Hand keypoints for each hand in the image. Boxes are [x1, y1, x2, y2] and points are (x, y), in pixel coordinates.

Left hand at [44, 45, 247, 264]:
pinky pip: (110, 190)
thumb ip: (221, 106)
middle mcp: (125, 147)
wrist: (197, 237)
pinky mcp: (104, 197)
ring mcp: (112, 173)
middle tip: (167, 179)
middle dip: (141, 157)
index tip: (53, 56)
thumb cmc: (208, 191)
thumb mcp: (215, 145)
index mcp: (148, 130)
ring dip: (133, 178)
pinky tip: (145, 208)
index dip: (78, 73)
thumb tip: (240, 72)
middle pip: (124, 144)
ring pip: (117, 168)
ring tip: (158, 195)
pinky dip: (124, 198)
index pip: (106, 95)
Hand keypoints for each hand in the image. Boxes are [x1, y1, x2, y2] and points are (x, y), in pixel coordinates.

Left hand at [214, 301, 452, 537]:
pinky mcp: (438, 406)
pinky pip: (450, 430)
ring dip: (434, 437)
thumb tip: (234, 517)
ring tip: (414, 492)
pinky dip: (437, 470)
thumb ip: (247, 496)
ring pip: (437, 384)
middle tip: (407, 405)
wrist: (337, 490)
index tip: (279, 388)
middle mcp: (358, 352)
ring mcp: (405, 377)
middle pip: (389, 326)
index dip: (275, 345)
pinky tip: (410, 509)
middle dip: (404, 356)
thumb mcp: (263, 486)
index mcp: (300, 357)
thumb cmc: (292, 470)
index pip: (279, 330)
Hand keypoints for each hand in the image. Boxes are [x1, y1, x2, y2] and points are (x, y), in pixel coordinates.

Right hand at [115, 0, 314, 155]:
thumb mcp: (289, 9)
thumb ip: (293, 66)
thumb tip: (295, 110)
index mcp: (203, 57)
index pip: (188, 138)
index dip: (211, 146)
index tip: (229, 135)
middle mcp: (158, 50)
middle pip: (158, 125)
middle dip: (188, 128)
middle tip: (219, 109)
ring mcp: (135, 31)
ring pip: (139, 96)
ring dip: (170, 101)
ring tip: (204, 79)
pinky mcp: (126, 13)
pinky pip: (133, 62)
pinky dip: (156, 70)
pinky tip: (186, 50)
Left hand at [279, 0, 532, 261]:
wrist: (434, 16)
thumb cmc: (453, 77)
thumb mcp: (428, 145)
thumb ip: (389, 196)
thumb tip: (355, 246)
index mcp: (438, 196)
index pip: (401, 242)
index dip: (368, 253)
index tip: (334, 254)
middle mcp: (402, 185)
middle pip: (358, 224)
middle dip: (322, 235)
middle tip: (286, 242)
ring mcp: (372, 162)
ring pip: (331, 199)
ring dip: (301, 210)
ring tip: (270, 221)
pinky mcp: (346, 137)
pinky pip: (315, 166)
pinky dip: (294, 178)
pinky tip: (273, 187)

==

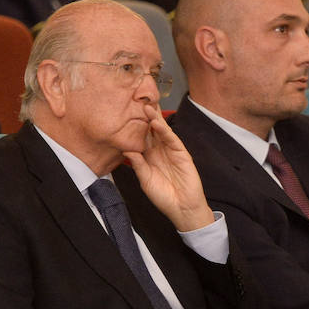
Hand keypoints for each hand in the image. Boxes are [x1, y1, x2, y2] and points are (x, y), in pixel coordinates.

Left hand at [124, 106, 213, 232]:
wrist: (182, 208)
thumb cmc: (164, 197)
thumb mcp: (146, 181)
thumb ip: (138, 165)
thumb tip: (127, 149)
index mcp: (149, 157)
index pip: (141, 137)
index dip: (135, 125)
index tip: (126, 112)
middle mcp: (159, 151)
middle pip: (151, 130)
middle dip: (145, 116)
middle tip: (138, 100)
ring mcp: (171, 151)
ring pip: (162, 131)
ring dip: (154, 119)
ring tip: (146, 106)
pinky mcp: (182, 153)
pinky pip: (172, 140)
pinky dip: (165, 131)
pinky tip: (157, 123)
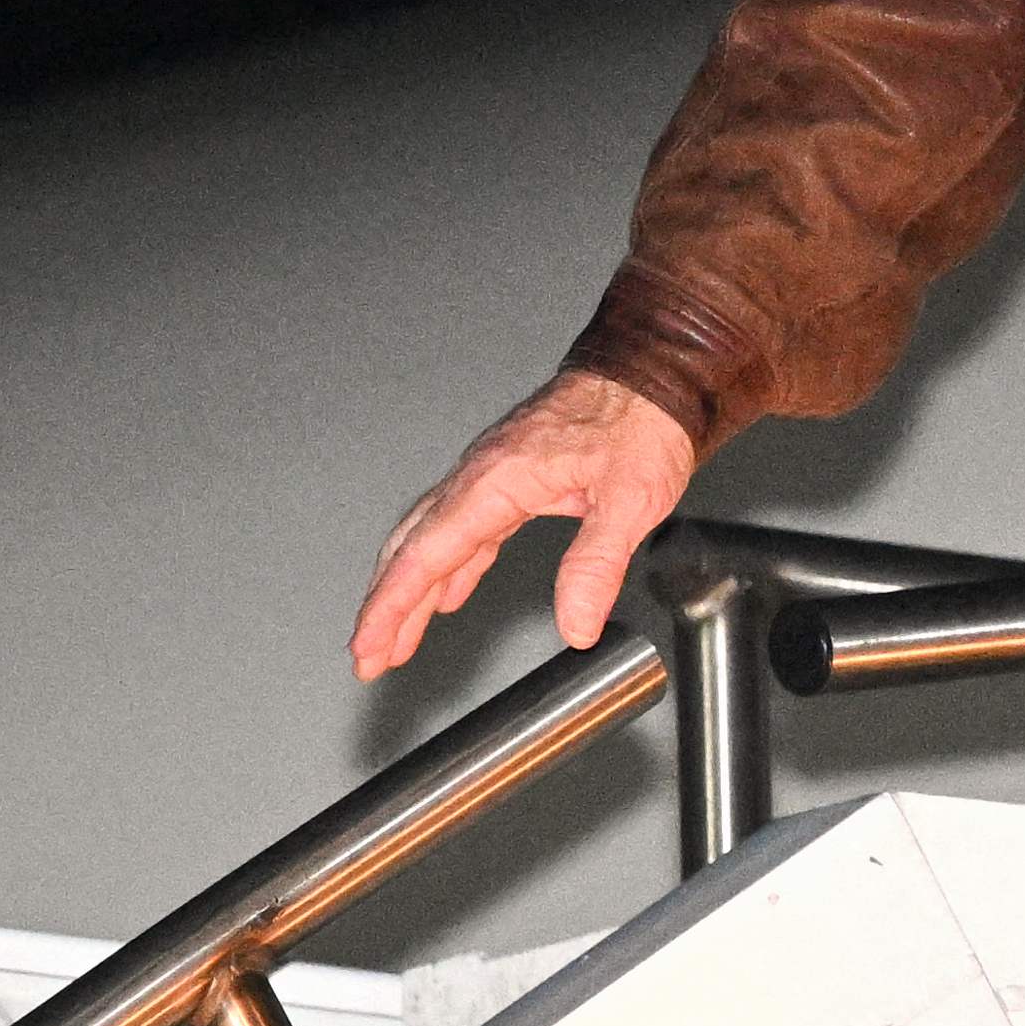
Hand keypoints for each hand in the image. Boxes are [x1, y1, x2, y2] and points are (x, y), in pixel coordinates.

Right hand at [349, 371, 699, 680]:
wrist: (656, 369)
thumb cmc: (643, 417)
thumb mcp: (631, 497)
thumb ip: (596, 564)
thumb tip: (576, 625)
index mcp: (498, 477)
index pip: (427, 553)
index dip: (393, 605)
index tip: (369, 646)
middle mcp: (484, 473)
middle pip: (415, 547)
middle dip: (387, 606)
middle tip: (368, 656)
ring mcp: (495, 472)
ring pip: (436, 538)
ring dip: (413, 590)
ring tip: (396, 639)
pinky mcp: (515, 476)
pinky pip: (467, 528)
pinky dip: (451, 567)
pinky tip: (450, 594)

• **THE PROBLEM**:
Could you restate, word for word, the lines above from the one with "ring dip: (133, 178)" to the one with "ring pip: (437, 384)", both included?

• **ANSWER TO THE EXERCISE**:
ring dip: (133, 178)
pinky tip: (145, 208)
index dip: (78, 73)
thumb tip: (240, 72)
middle pip: (124, 144)
ring pip: (117, 168)
ring tip: (158, 195)
pinky dip: (124, 198)
index pip: (106, 95)
Hand keypoints for each hand in the image. Boxes are [x1, y1, x2, y2] and points are (x, y), in pixel coordinates.

Left hand at [214, 301, 452, 537]:
pinky mcp: (438, 406)
pinky pip: (450, 430)
ring dip: (434, 437)
thumb tip: (234, 517)
ring tip: (414, 492)
pinky dip: (437, 470)
thumb ip: (247, 496)
ring pip: (437, 384)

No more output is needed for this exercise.